The present unique study by Kowalski et al utilized corneoscleral tissue to evaluate antiseptic susceptibility on a solid phase medium.
"The corneoscleral tissue would be a better reality assimilation of the ocular surface than bacterial dispersion in a liquid medium. The antiseptics would be tested against a panel of bacterial endophthalmitis isolates. The design of the study was to eliminate bacteria and not demonstrate a reduction, because dead bacteria do not cause infection. We hypothesize that 5% PI, 2.5% PI and HOCl will prevent equally bacterial growth within the recommended time frame of 3 minutes. Analysis will include a projected weighted comparison over a 27-year period."
Bacteria from 20 cases of endophthalmitis were tested for the elimination of growth against topical 5% PI, 2.5% PI, HOCl, and no antiseptic using donor corneoscleral tissue.
The tissue was inoculated with 103 colony forming units of bacteria prior to a 3-minute contact time with the antiseptics, placed in liquid growth medium, and monitored for growth at three days. No growth indicated antiseptic treatment success.
- For 20 isolates, 5% PI was comparable to 2.5% PI for preventing bacteria growth (p=0.71), and both were more effective than HOCl (p=0.004).
- Estimated weighted comparison over a 27-year period indicated that for all bacterial groups, except Streptococcus viridans, 5% PI was equally effective to 2.5% PI for preventing bacterial growth (p=1.0).
- For Streptococcus viridans, 5% PI was more effective than 2.5% PI (p=0.0001).
- Both concentrations of PI were more effective than HOCl (p=0.00001)
Antibiotic susceptibility testing for systemic treatment is based on the concentrations of antibiotic in the blood serum. There are no standards for topical treatment or intravitreal injection. Testing is performed in liquid medium with varying concentrations of antibiotic to determine an inhibitory concentration and not a bactericidal concentration. This dispersion of bacteria in antibiotic supplemented medium requires 24 hours of incubation time. This indirect approach is cost-effective and is the standard to estimate in vitro to in vivo correlation in a timely manner, but this does not necessarily represent the true reality of treatment. A more accurate approach to test susceptibility would be to use a solid medium to simulate an infection in tissue (ie skin, cornea). The anti-infective would be applied to the tissue with attached bacteria at different time frames to determine efficacy of treatment.
Endophthalmitis after intravitreal injection is a rare event, but the data indicates the best antiseptic to prevent infection is 5% PI. Except for Sv, 2.5% PI was just as effective as 5% PI. HOCl was less effective as an antiseptic to prevent bacterial growth in the present study, but HOCl may provide prophylaxis in those that are allergic to PI.

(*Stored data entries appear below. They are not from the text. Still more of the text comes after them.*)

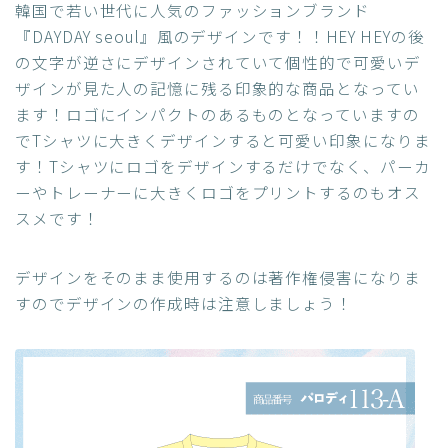
韓国で若い世代に人気のファッションブランド
『DAYDAY seoul』風のデザインです！！HEY HEYの後
の文字が逆さにデザインされていて個性的で可愛いデ
ザインが見た人の記憶に残る印象的な商品となってい
ます！ロゴにインパクトのあるものとなっていますの
でTシャツに大きくデザインすると可愛い印象になりま
す！Tシャツにロゴをデザインするだけでなく、パーカ
ーやトレーナーに大きくロゴをプリントするのもオス
スメです！
デザインをそのまま使用するのは著作権侵害になりま
すのでデザインの作成時は注意しましょう！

It appears that both PI and HOCl have less activity to the Streptococci groups and Bacillus species that have cell wall components that inactivate free iodine and resist oxidation. Authors rejected the original hypothesis because both 5% PI and 2.5% PI were more effective than HOCl for preventing bacterial growth from corneoscleral tissue. This model should be considered to evaluate other anti-infectives for preventing bacterial growth on ocular tissues.